Food, entertainment and politics notwithstanding, the Japanese delegates found plenty to admire in America. Gas-lit streets meant that one did not have to carry around a lantern at night. Flushing toilets were a wonder, as was the ability to communicate with far-off England via submarine cable. The sight of the moon through the latest observatory technology was unforgettable. Its surface turned out to be every bit as rough and variegated as that of the Earth, and the Japanese learned that many of its natural features had already been named by Westerners. Hardly less extraordinary was the spectacle of American doctors performing surgery, using sulphuric ether to knock out their patient and then setting about them with a diverse range of instruments. Women, meanwhile, appeared to be treated with the sort of respect that Japanese men would reserve for their parents.

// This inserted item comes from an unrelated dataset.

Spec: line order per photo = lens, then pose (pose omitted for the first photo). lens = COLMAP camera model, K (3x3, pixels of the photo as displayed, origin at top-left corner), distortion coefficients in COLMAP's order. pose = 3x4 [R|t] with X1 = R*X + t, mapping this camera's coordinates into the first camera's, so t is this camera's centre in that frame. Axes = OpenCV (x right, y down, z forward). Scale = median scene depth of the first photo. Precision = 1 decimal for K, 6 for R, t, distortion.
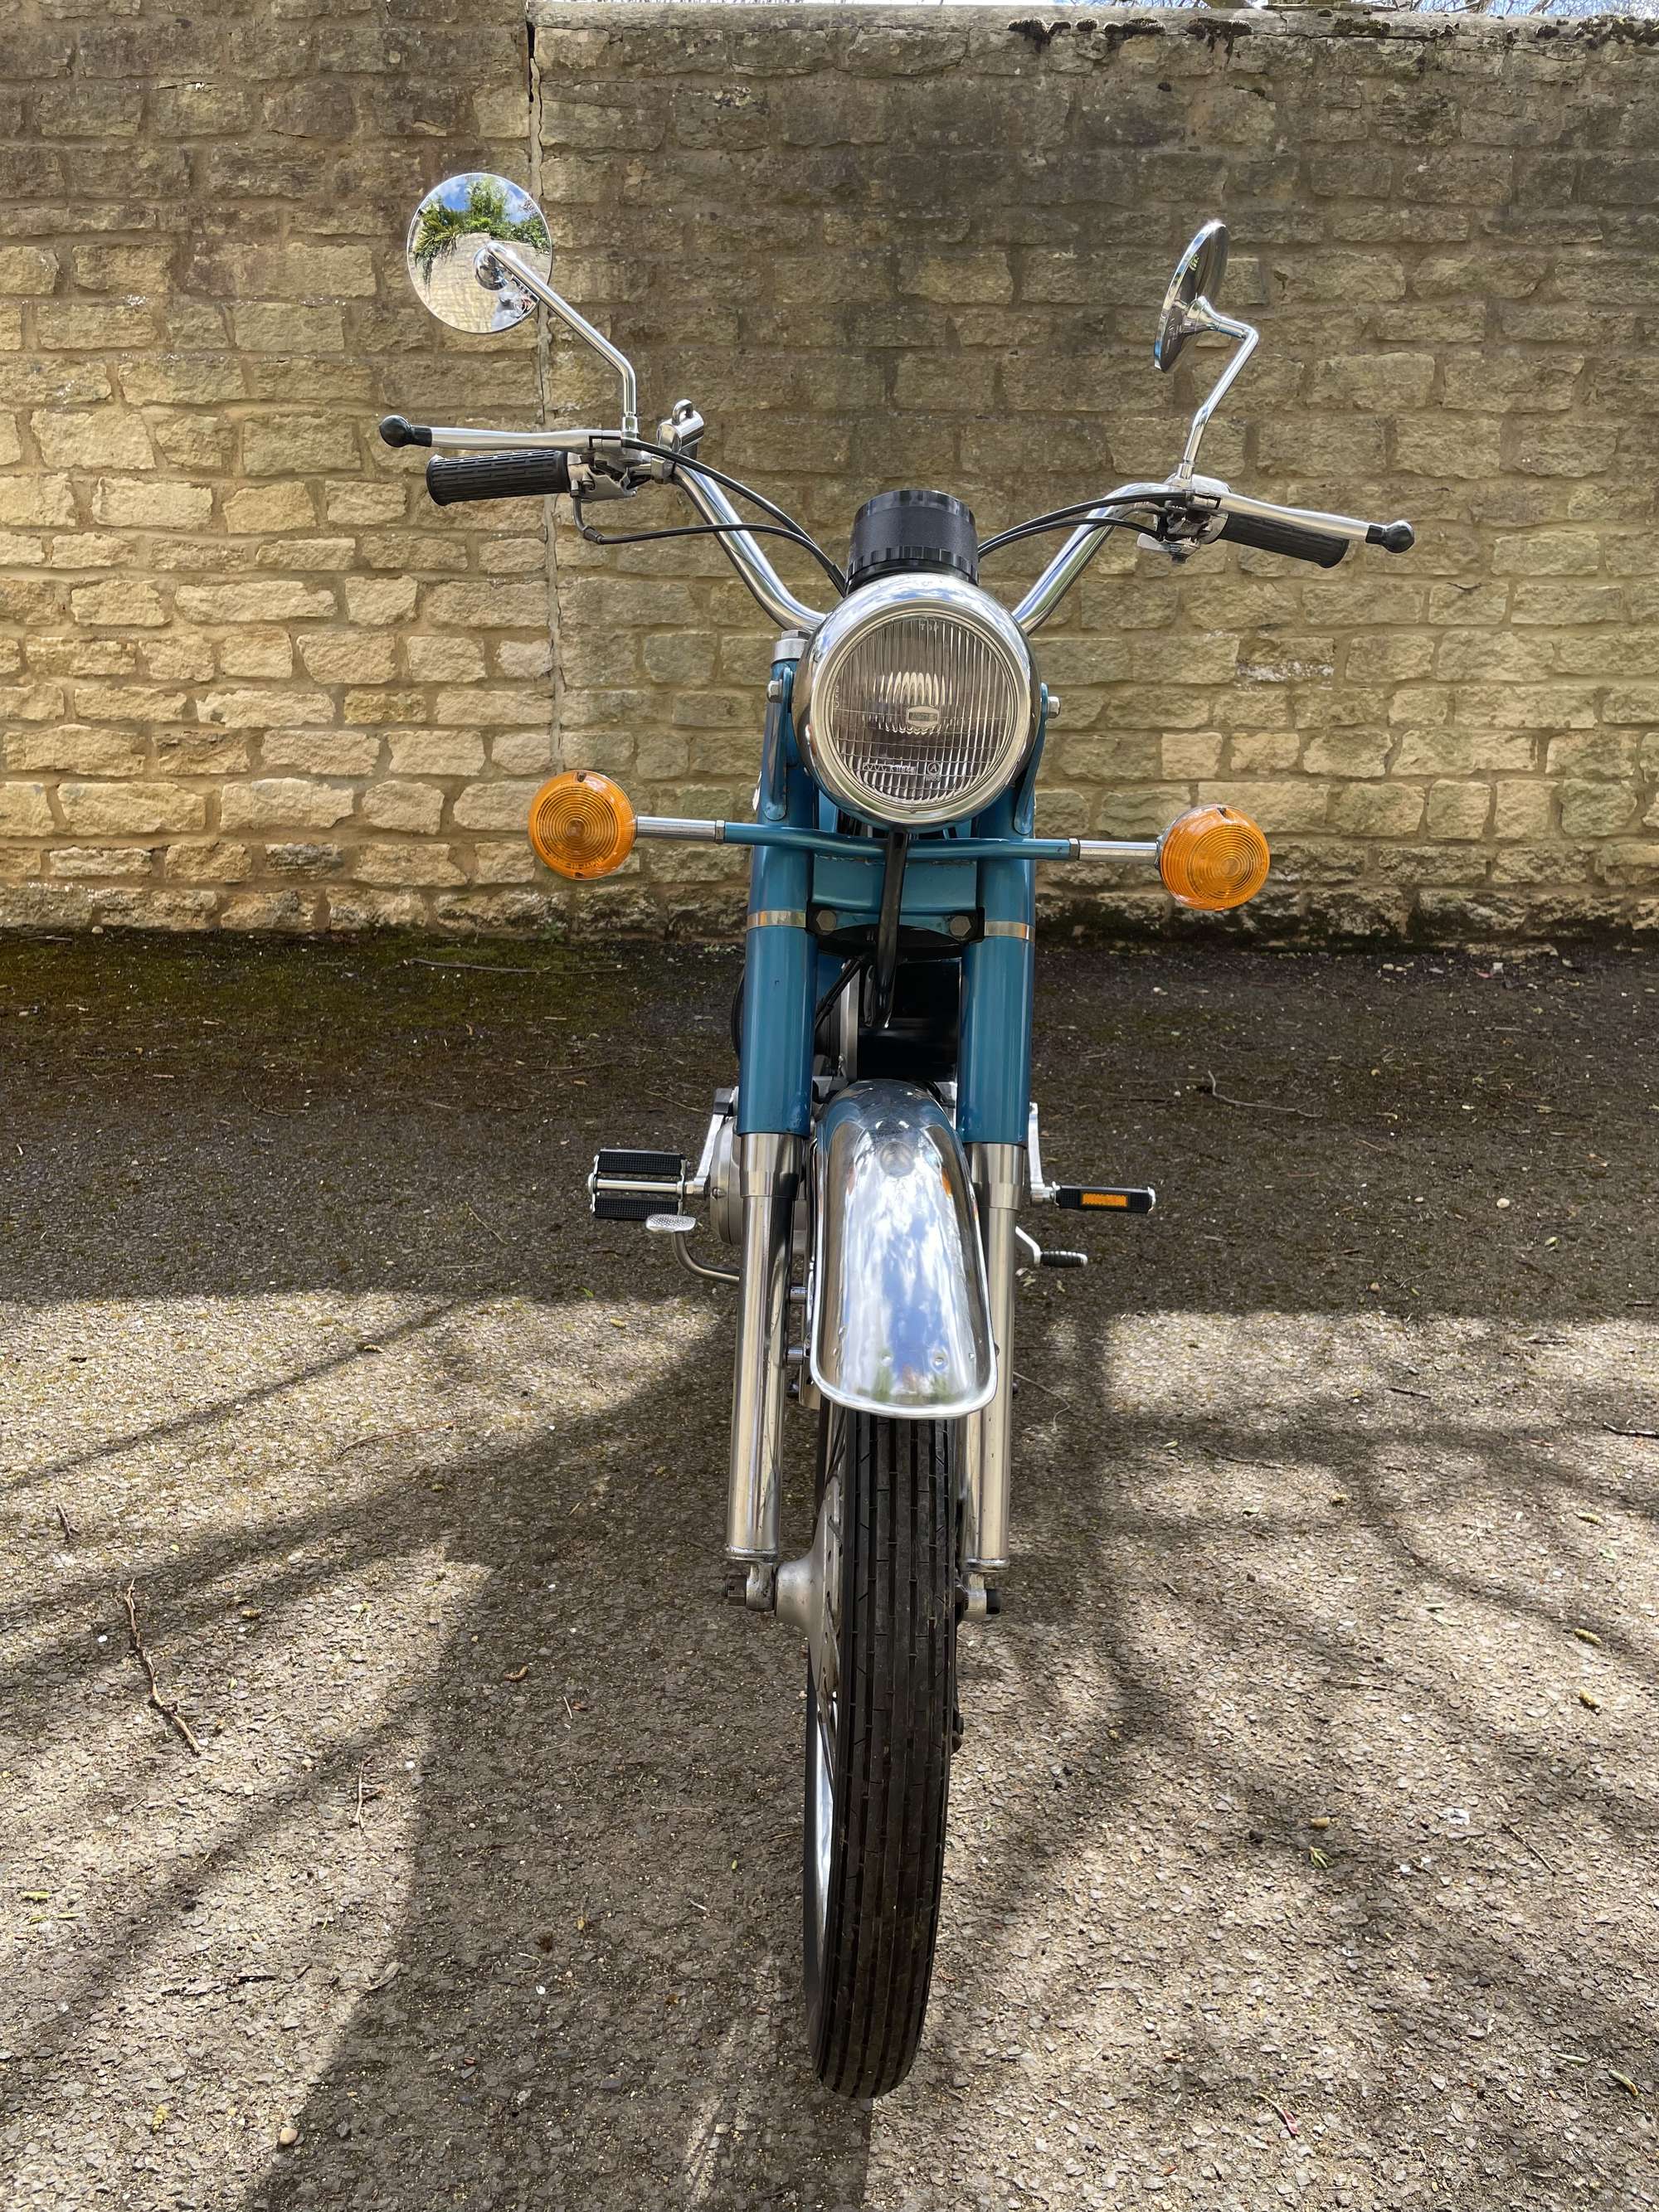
lens RADIAL K [[1667.5, 0, 818.3], [0, 1667.5, 1120.7], [0, 0, 1]] dist [0.101341, -0.134349]
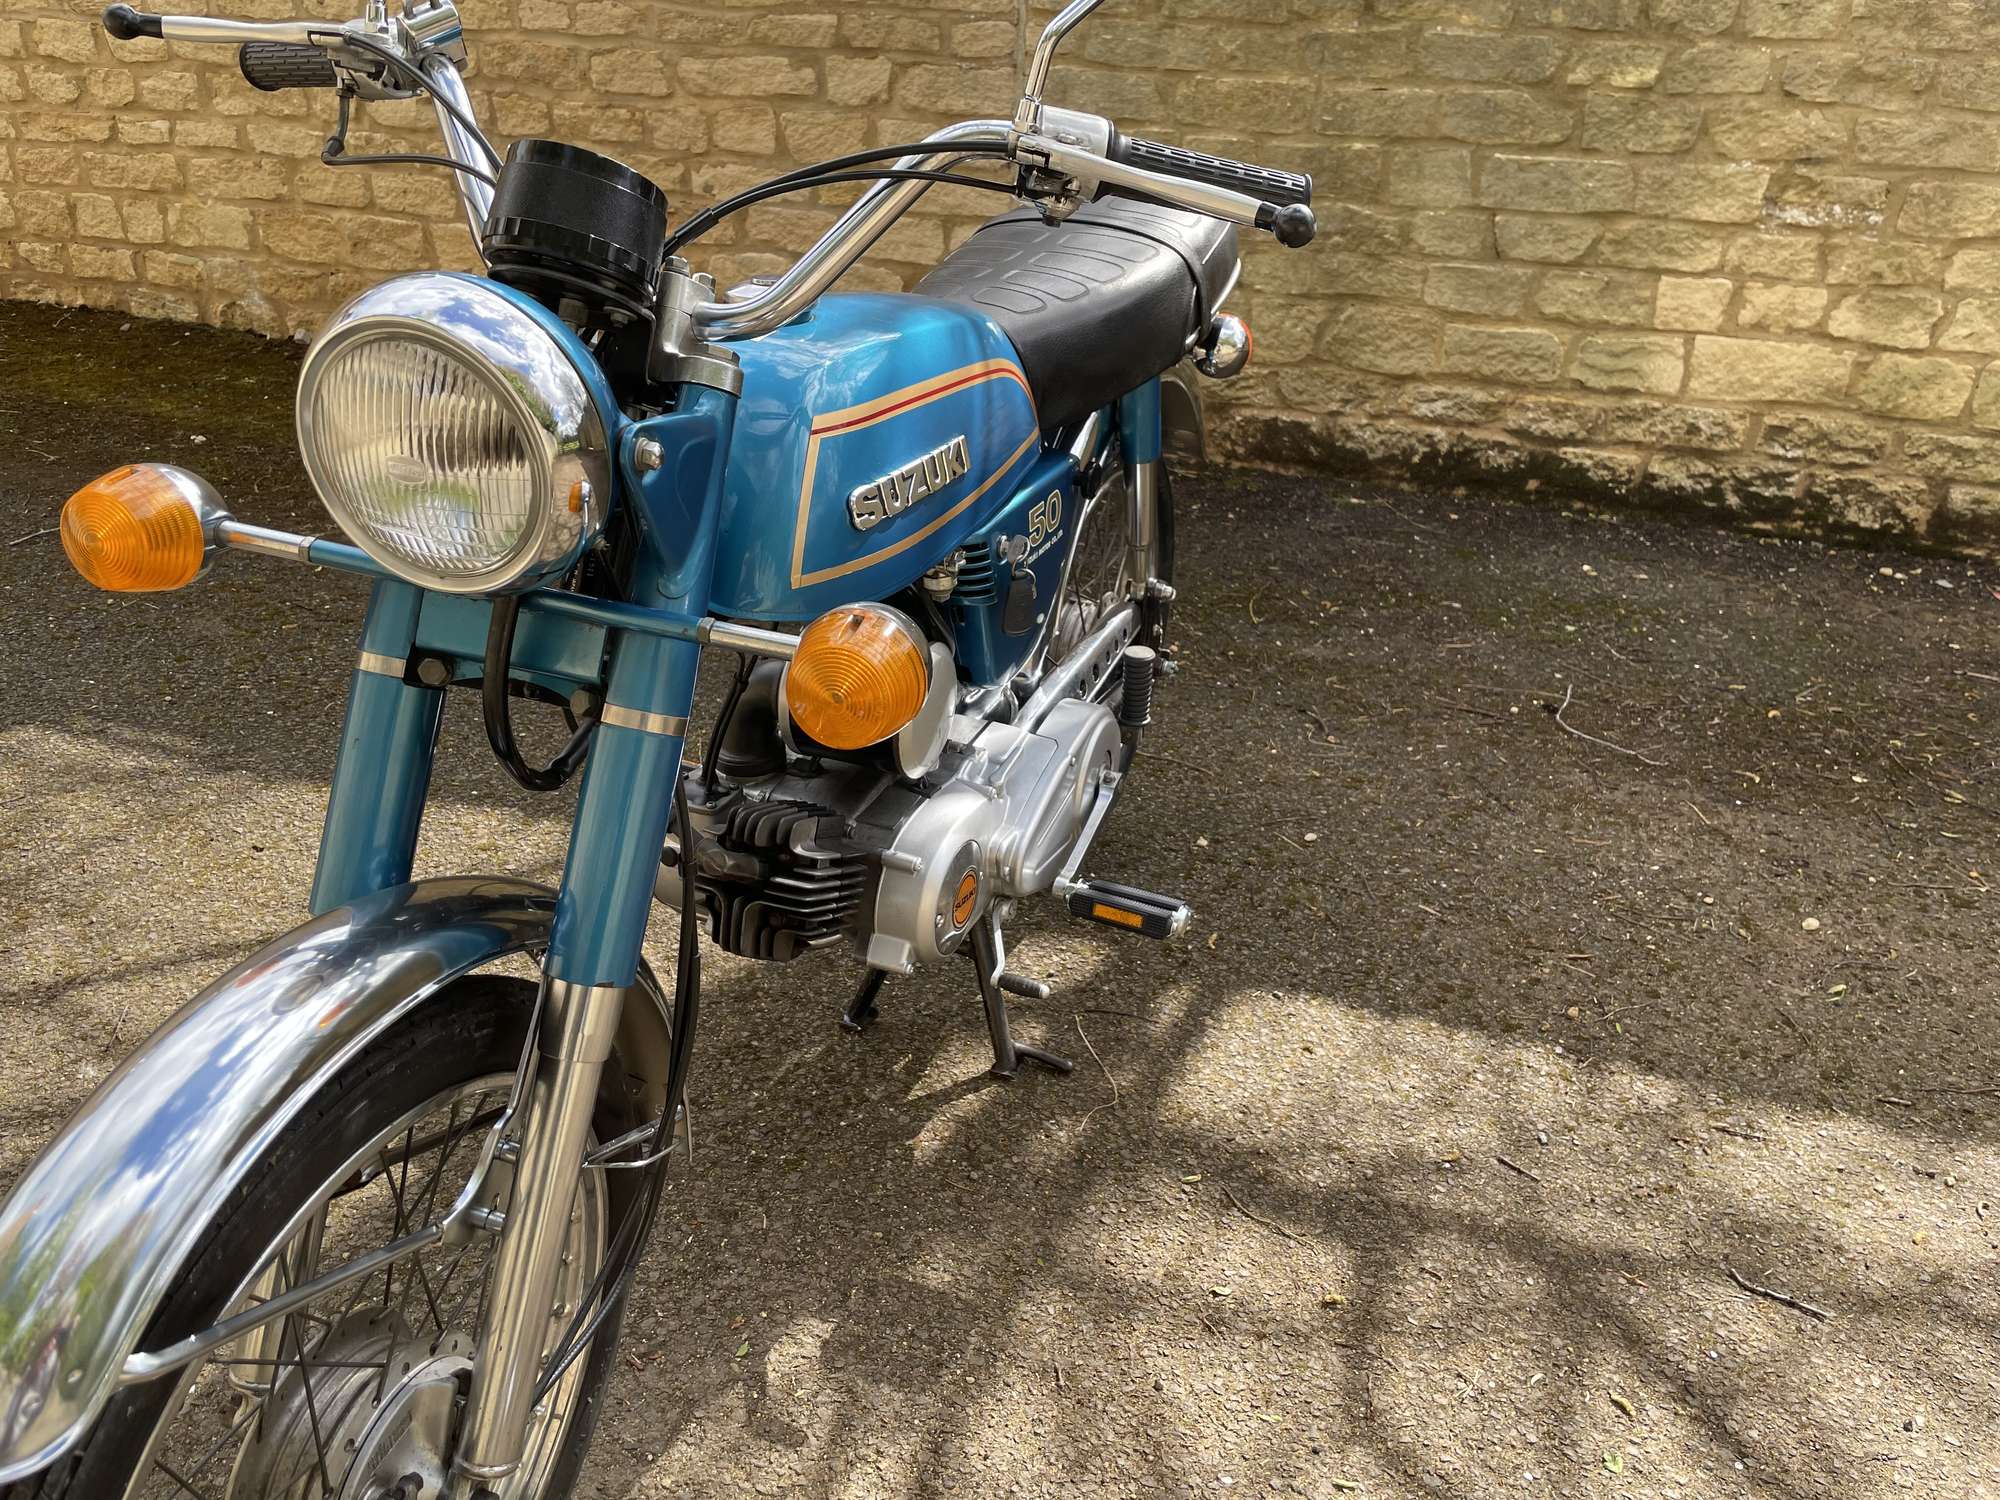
lens RADIAL K [[1507.6, 0, 1021.7], [0, 1507.6, 752.9], [0, 0, 1]] dist [0.101341, -0.134349]
pose [[0.950405, 0.165725, -0.263185, 0.140287], [-0.127408, 0.979405, 0.156629, -0.068167], [0.283722, -0.115329, 0.951946, 0.105961]]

Muragaki noted, with apparent pleasure, the comparative ease with which ‘the American military hires and dismisses men’ – unthinkable in Japan, whose martial culture was premised on birth and honour. ‘I secretly thought,’ he recalled, ‘that it would be easy for us, with the formidable fighting spirit and loyalty of our samurai, to destroy America completely.’ Not a very diplomatic sentiment, but the men of the 1860 embassy had not been selected for their love of, or interest in the West. They were there to sign a treaty, with a nation that had helped plunge their own into chaos.

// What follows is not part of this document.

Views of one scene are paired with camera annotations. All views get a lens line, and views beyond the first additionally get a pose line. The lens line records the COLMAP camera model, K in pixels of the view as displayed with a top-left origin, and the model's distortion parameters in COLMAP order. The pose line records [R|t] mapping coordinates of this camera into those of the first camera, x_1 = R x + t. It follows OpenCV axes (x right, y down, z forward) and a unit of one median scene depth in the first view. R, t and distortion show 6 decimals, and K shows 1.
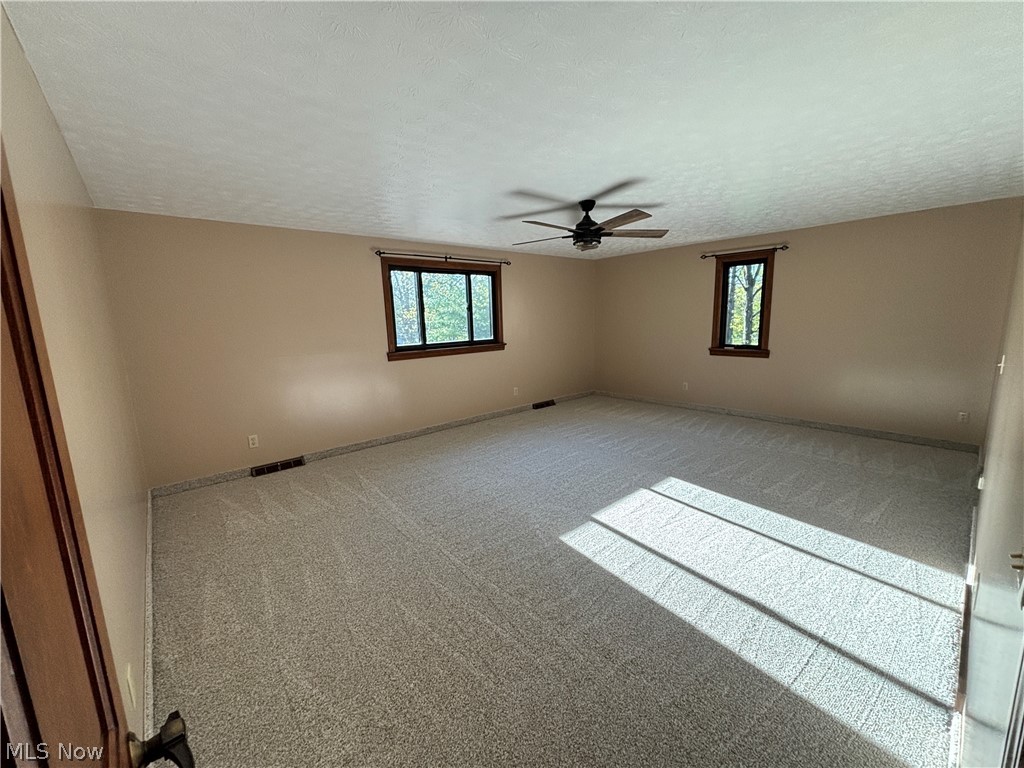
lens RADIAL K [[411.3, 0, 508.4], [0, 411.3, 384.5], [0, 0, 1]] dist [0.002614, 0.000280]
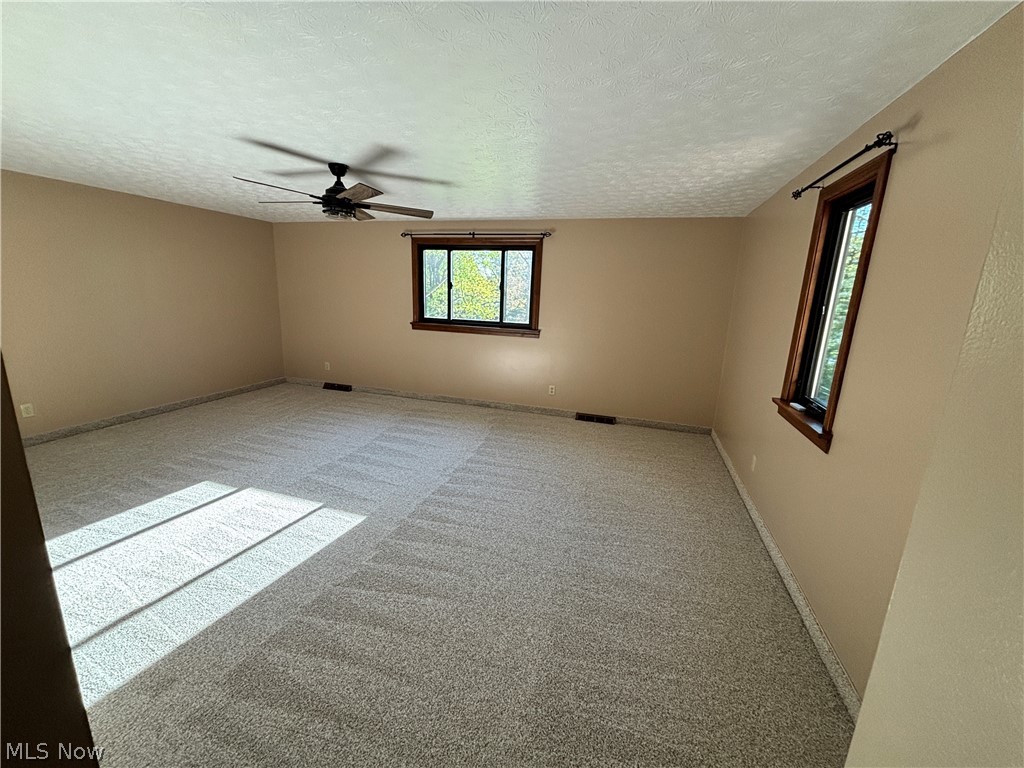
lens RADIAL K [[411.3, 0, 510.2], [0, 411.3, 382.2], [0, 0, 1]] dist [0.002614, 0.000280]
pose [[0.525576, 0.230863, -0.818824, 0.785885], [-0.192212, 0.969813, 0.150058, -0.128849], [0.828749, 0.078521, 0.554085, 0.556551]]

Antagonism aside, there was a cultural confidence to the 1860 embassy that seemed lacking in its successor of the early 1870s. The members of that latter mission did not lack for pride in Japan, nor were they uncritical of what they saw on tour – noting, for example, the urban poverty that appeared to blight industrial societies. Still, as the winners of a civil war, intent on forging a new Japan and only too aware of the distance that they needed to make up with the West, they approached the task of learning from Western countries in a way that conservatives within Japan found rather slavish.

How might Japan’s next few decades have turned out if the shogunate had somehow struggled on into the twentieth century? War with America might have come sooner, or perhaps not at all. Relations with Britain, formally an ally after 1902, might have been closer still. In the First World War, Japan’s modernised navy – complete with officers dressed in Western-style uniforms, taught to admire Nelson – had run operations in the Mediterranean, rescuing Allied forces at risk of drowning when their vessels sank. Might there, in addition, have been samurai on the Somme? Might the steady cooling of co-operation with the West, from the 1930s onwards, have been avoided – due as it was, in part, to Japanese conservative reaction against the encroachment of Western culture and values?

Counterfactuals are as sticky as the high-quality rice to which the 1860 embassy hurried home. But the possibility is intriguing nonetheless: that the photographs and diaries which remain of that journey represent a hint, of some kind, at a road not travelled in the story of Japan’s relationship with the West.